» Data listing
━━━━━━

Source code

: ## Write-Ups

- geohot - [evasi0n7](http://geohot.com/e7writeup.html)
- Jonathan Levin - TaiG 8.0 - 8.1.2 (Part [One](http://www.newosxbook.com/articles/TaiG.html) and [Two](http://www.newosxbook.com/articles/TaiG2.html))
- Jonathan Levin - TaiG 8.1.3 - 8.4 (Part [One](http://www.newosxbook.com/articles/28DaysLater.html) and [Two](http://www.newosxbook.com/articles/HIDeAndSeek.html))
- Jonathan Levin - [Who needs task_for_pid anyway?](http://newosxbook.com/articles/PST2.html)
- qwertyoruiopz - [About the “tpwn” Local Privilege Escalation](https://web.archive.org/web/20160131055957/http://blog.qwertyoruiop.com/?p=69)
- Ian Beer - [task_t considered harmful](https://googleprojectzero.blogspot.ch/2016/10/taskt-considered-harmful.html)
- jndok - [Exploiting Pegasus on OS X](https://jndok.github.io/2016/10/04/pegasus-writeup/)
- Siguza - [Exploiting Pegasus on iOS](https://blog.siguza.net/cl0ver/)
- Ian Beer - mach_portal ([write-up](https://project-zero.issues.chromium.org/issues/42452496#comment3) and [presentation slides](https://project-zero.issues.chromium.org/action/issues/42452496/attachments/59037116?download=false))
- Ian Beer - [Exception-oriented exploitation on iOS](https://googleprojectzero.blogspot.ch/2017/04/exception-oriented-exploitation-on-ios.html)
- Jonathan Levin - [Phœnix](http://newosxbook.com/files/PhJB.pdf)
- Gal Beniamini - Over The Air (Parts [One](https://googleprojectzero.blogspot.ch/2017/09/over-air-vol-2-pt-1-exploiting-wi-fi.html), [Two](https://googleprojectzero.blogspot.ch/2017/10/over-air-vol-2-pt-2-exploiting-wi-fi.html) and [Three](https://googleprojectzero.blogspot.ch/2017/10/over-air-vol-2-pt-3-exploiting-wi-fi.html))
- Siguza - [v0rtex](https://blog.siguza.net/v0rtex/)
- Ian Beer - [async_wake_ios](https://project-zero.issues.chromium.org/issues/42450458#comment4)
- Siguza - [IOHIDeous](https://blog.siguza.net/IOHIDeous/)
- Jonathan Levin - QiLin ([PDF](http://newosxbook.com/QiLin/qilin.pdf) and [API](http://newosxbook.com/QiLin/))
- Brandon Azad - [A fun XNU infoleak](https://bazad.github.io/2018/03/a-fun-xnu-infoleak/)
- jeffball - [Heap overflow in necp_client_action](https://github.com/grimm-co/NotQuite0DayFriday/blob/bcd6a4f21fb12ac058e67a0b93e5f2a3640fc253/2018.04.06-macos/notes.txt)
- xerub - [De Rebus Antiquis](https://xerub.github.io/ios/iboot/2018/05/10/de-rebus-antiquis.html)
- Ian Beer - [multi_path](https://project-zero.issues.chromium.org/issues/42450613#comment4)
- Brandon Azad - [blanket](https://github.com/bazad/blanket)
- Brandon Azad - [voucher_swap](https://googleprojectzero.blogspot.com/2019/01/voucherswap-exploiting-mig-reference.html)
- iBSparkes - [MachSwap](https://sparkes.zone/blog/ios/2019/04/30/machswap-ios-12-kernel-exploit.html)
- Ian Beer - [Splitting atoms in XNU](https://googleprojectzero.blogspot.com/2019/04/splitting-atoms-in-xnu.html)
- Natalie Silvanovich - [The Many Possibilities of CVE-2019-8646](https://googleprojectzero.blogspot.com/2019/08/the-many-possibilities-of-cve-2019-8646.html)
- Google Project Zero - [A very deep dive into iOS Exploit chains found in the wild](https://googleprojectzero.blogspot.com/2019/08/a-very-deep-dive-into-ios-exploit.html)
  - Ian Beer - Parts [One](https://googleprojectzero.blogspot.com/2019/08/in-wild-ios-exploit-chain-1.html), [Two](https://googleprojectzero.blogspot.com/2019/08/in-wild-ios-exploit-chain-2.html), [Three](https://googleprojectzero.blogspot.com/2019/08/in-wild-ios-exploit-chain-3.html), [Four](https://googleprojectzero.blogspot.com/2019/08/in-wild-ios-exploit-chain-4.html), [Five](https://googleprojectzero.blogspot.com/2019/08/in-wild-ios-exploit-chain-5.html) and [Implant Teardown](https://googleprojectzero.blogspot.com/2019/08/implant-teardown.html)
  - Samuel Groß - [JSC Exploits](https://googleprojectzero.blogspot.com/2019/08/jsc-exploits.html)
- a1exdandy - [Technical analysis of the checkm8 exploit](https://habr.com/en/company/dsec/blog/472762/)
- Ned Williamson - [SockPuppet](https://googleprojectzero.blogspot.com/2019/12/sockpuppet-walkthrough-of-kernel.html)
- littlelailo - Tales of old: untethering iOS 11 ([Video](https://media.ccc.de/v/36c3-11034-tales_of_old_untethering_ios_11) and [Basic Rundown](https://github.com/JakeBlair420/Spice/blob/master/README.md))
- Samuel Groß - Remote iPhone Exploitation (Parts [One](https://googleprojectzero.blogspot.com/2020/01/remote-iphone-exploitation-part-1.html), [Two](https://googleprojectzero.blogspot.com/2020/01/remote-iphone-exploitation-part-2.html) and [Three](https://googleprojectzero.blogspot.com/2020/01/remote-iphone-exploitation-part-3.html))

━━━━━━

» Work instructions
Copy every line of the records above, keeping each character unchanged.

» Written solution
Source code

: ## Write-Ups

- geohot - [evasi0n7](http://geohot.com/e7writeup.html)
- Jonathan Levin - TaiG 8.0 - 8.1.2 (Part [One](http://www.newosxbook.com/articles/TaiG.html) and [Two](http://www.newosxbook.com/articles/TaiG2.html))
- Jonathan Levin - TaiG 8.1.3 - 8.4 (Part [One](http://www.newosxbook.com/articles/28DaysLater.html) and [Two](http://www.newosxbook.com/articles/HIDeAndSeek.html))
- Jonathan Levin - [Who needs task_for_pid anyway?](http://newosxbook.com/articles/PST2.html)
- qwertyoruiopz - [About the “tpwn” Local Privilege Escalation](https://web.archive.org/web/20160131055957/http://blog.qwertyoruiop.com/?p=69)
- Ian Beer - [task_t considered harmful](https://googleprojectzero.blogspot.ch/2016/10/taskt-considered-harmful.html)
- jndok - [Exploiting Pegasus on OS X](https://jndok.github.io/2016/10/04/pegasus-writeup/)
- Siguza - [Exploiting Pegasus on iOS](https://blog.siguza.net/cl0ver/)
- Ian Beer - mach_portal ([write-up](https://project-zero.issues.chromium.org/issues/42452496#comment3) and [presentation slides](https://project-zero.issues.chromium.org/action/issues/42452496/attachments/59037116?download=false))
- Ian Beer - [Exception-oriented exploitation on iOS](https://googleprojectzero.blogspot.ch/2017/04/exception-oriented-exploitation-on-ios.html)
- Jonathan Levin - [Phœnix](http://newosxbook.com/files/PhJB.pdf)
- Gal Beniamini - Over The Air (Parts [One](https://googleprojectzero.blogspot.ch/2017/09/over-air-vol-2-pt-1-exploiting-wi-fi.html), [Two](https://googleprojectzero.blogspot.ch/2017/10/over-air-vol-2-pt-2-exploiting-wi-fi.html) and [Three](https://googleprojectzero.blogspot.ch/2017/10/over-air-vol-2-pt-3-exploiting-wi-fi.html))
- Siguza - [v0rtex](https://blog.siguza.net/v0rtex/)
- Ian Beer - [async_wake_ios](https://project-zero.issues.chromium.org/issues/42450458#comment4)
- Siguza - [IOHIDeous](https://blog.siguza.net/IOHIDeous/)
- Jonathan Levin - QiLin ([PDF](http://newosxbook.com/QiLin/qilin.pdf) and [API](http://newosxbook.com/QiLin/))
- Brandon Azad - [A fun XNU infoleak](https://bazad.github.io/2018/03/a-fun-xnu-infoleak/)
- jeffball - [Heap overflow in necp_client_action](https://github.com/grimm-co/NotQuite0DayFriday/blob/bcd6a4f21fb12ac058e67a0b93e5f2a3640fc253/2018.04.06-macos/notes.txt)
- xerub - [De Rebus Antiquis](https://xerub.github.io/ios/iboot/2018/05/10/de-rebus-antiquis.html)
- Ian Beer - [multi_path](https://project-zero.issues.chromium.org/issues/42450613#comment4)
- Brandon Azad - [blanket](https://github.com/bazad/blanket)
- Brandon Azad - [voucher_swap](https://googleprojectzero.blogspot.com/2019/01/voucherswap-exploiting-mig-reference.html)
- iBSparkes - [MachSwap](https://sparkes.zone/blog/ios/2019/04/30/machswap-ios-12-kernel-exploit.html)
- Ian Beer - [Splitting atoms in XNU](https://googleprojectzero.blogspot.com/2019/04/splitting-atoms-in-xnu.html)
- Natalie Silvanovich - [The Many Possibilities of CVE-2019-8646](https://googleprojectzero.blogspot.com/2019/08/the-many-possibilities-of-cve-2019-8646.html)
- Google Project Zero - [A very deep dive into iOS Exploit chains found in the wild](https://googleprojectzero.blogspot.com/2019/08/a-very-deep-dive-into-ios-exploit.html)
  - Ian Beer - Parts [One](https://googleprojectzero.blogspot.com/2019/08/in-wild-ios-exploit-chain-1.html), [Two](https://googleprojectzero.blogspot.com/2019/08/in-wild-ios-exploit-chain-2.html), [Three](https://googleprojectzero.blogspot.com/2019/08/in-wild-ios-exploit-chain-3.html), [Four](https://googleprojectzero.blogspot.com/2019/08/in-wild-ios-exploit-chain-4.html), [Five](https://googleprojectzero.blogspot.com/2019/08/in-wild-ios-exploit-chain-5.html) and [Implant Teardown](https://googleprojectzero.blogspot.com/2019/08/implant-teardown.html)
  - Samuel Groß - [JSC Exploits](https://googleprojectzero.blogspot.com/2019/08/jsc-exploits.html)
- a1exdandy - [Technical analysis of the checkm8 exploit](https://habr.com/en/company/dsec/blog/472762/)
- Ned Williamson - [SockPuppet](https://googleprojectzero.blogspot.com/2019/12/sockpuppet-walkthrough-of-kernel.html)
- littlelailo - Tales of old: untethering iOS 11 ([Video](https://media.ccc.de/v/36c3-11034-tales_of_old_untethering_ios_11) and [Basic Rundown](https://github.com/JakeBlair420/Spice/blob/master/README.md))
- Samuel Groß - Remote iPhone Exploitation (Parts [One](https://googleprojectzero.blogspot.com/2020/01/remote-iphone-exploitation-part-1.html), [Two](https://googleprojectzero.blogspot.com/2020/01/remote-iphone-exploitation-part-2.html) and [Three](https://googleprojectzero.blogspot.com/2020/01/remote-iphone-exploitation-part-3.html))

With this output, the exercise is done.